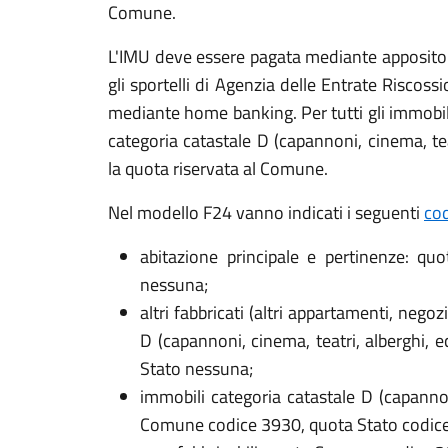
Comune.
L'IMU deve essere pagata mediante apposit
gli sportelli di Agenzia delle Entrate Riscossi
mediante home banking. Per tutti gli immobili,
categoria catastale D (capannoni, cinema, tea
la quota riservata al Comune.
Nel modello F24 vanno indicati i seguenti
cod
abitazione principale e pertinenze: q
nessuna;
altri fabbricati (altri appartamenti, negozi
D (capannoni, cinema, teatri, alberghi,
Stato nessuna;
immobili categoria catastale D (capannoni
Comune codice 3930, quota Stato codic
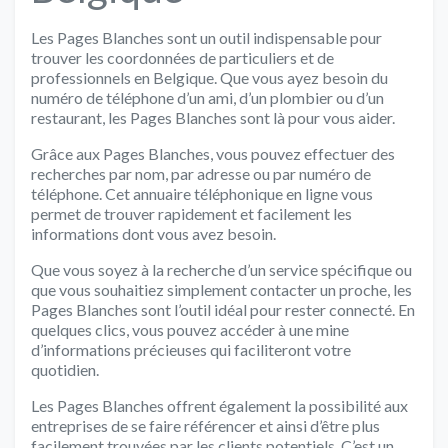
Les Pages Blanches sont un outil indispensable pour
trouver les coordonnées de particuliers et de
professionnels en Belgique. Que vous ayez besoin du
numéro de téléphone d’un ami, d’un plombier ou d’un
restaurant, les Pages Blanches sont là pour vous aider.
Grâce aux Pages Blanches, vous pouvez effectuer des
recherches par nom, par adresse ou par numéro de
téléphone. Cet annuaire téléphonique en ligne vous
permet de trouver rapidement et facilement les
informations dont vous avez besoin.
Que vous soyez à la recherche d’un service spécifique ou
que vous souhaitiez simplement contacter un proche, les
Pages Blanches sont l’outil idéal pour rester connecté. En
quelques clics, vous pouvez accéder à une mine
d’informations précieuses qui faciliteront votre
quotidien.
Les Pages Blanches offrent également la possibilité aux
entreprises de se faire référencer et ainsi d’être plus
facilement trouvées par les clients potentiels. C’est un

---

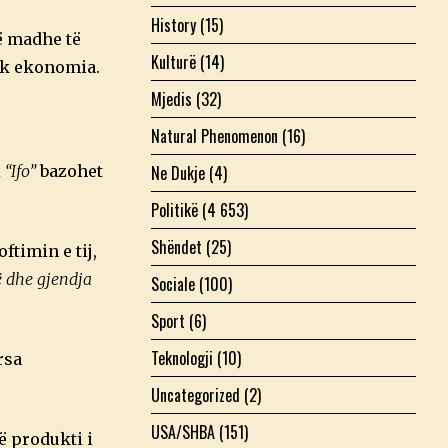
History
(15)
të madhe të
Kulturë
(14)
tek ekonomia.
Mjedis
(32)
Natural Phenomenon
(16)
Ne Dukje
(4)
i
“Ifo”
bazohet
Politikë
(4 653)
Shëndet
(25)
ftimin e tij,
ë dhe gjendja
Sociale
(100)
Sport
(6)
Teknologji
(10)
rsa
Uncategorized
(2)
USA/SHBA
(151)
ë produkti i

---

-- Zur Aufgabe --
Aktualisiere die Zeilen von der Zeile mit „Les Pages Blanches sont un“ bis einschließlich der Zeile mit „restaurant, les Pages“, indem du „plombier“ durch „électricien“ ersetzt. Alles Übrige in diesen Zeilen bleibt unverändert.

-- Ergebnis der Aufgabe --
Les Pages Blanches sont un outil indispensable pour
trouver les coordonnées de particuliers et de
professionnels en Belgique. Que vous ayez besoin du
numéro de téléphone d’un ami, d’un électricien ou d’un
restaurant, les Pages Blanches sont là pour vous aider.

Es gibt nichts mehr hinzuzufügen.